The FDA has issued a final rule requiring that medical device labels and packages contain a unique device identifier (“UDI”).[1] Devices intended to be used more than once and reprocessed before each use generally must also contain the UDI on the device itself. The FDA states that the UDI will improve patient safety, by “making it possible to rapidly and definitively identify a device,” resulting in improved accuracy in adverse event reporting, reduced medical errors caused by misidentification of a device, more efficient recalls, and more focused FDA-safety communications. 

The UDI is composed of two parts: (1) a device identifier and (2) a production identifier. The device identifier identifies the specific version or model and labeler of the device. The labeler of a device is the person who causes the label to be placed on the device, or who causes the label to be replaced or modified, with the intent that the device will be commercially distributed without any subsequent replacement or modification of the label. The labeler is generally, but not always, the manufacturer. The production identifier more specifically identifies the device with information such as lot or batch number, serial number, expiration date, or date of manufacture. All dates on device labels must be listed in a standard year-month-day format for purposes of consistency. In addition, UDIs must be presented in both easily readable plain-text and automatic identification and data capture technology (e.g., barcodes), and will be issued by an FDA-accredited agency. 

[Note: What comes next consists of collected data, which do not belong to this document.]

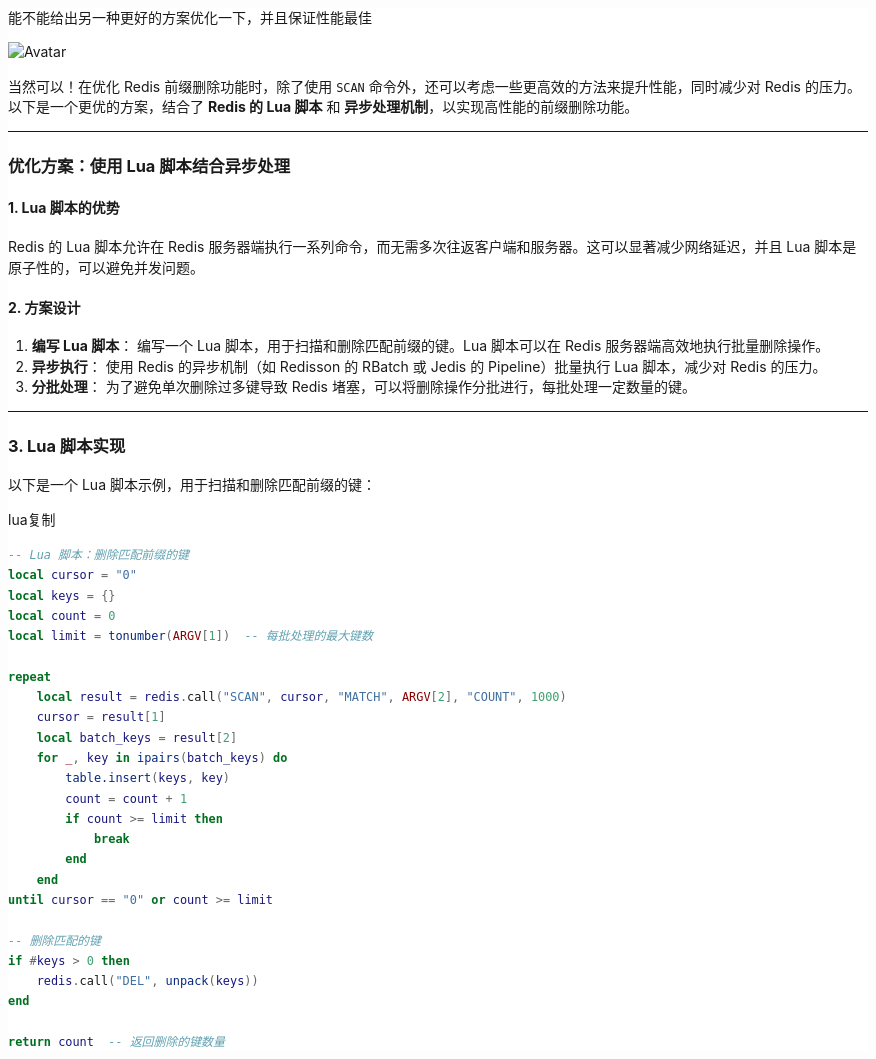 



能不能给出另一种更好的方案优化一下，并且保证性能最佳



![Avatar](https://raw.githubusercontent.com/raosirui/Picture/main/markdown/202502242223622.png)

当然可以！在优化 Redis 前缀删除功能时，除了使用 `SCAN` 命令外，还可以考虑一些更高效的方法来提升性能，同时减少对 Redis 的压力。以下是一个更优的方案，结合了 **Redis 的 Lua 脚本** 和 **异步处理机制**，以实现高性能的前缀删除功能。

------

### **优化方案：使用 Lua 脚本结合异步处理**

#### **1. Lua 脚本的优势**

Redis 的 Lua 脚本允许在 Redis 服务器端执行一系列命令，而无需多次往返客户端和服务器。这可以显著减少网络延迟，并且 Lua 脚本是原子性的，可以避免并发问题。

#### **2. 方案设计**

1. **编写 Lua 脚本**：
   编写一个 Lua 脚本，用于扫描和删除匹配前缀的键。Lua 脚本可以在 Redis 服务器端高效地执行批量删除操作。
2. **异步执行**：
   使用 Redis 的异步机制（如 Redisson 的 RBatch 或 Jedis 的 Pipeline）批量执行 Lua 脚本，减少对 Redis 的压力。
3. **分批处理**：
   为了避免单次删除过多键导致 Redis 堵塞，可以将删除操作分批进行，每批处理一定数量的键。

------

### **3. Lua 脚本实现**

以下是一个 Lua 脚本示例，用于扫描和删除匹配前缀的键：

lua复制

```lua
-- Lua 脚本：删除匹配前缀的键
local cursor = "0"
local keys = {}
local count = 0
local limit = tonumber(ARGV[1])  -- 每批处理的最大键数

repeat
    local result = redis.call("SCAN", cursor, "MATCH", ARGV[2], "COUNT", 1000)
    cursor = result[1]
    local batch_keys = result[2]
    for _, key in ipairs(batch_keys) do
        table.insert(keys, key)
        count = count + 1
        if count >= limit then
            break
        end
    end
until cursor == "0" or count >= limit

-- 删除匹配的键
if #keys > 0 then
    redis.call("DEL", unpack(keys))
end

return count  -- 返回删除的键数量
```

Further, the labeler of a device must submit information regarding each device to a publically searchable database maintained by the FDA, known as the Global Unique Device Identification Database (“GUDID”). Users of a medical device will be able to search the GUDID for information regarding the particular device, using the UDI. The GUDID will not include patient information, such as which individuals use a particular medical device.

The UDI will be phased in over the next seven years, with the FDA requiring compliance in order from high-risk medical devices to lower-risk devices. The first phase of compliance is for Class III devices, which must bear a UDI by September 24, 2014. Class I medical devices exempt from the FDA’s good manufacturing practice requirements are exempt from the UDI requirement. Further, devices finished and labeled prior to the compliance date for the particular device do not have to contain a UDI. This exception, however, expires three years after the compliance date for the particular device.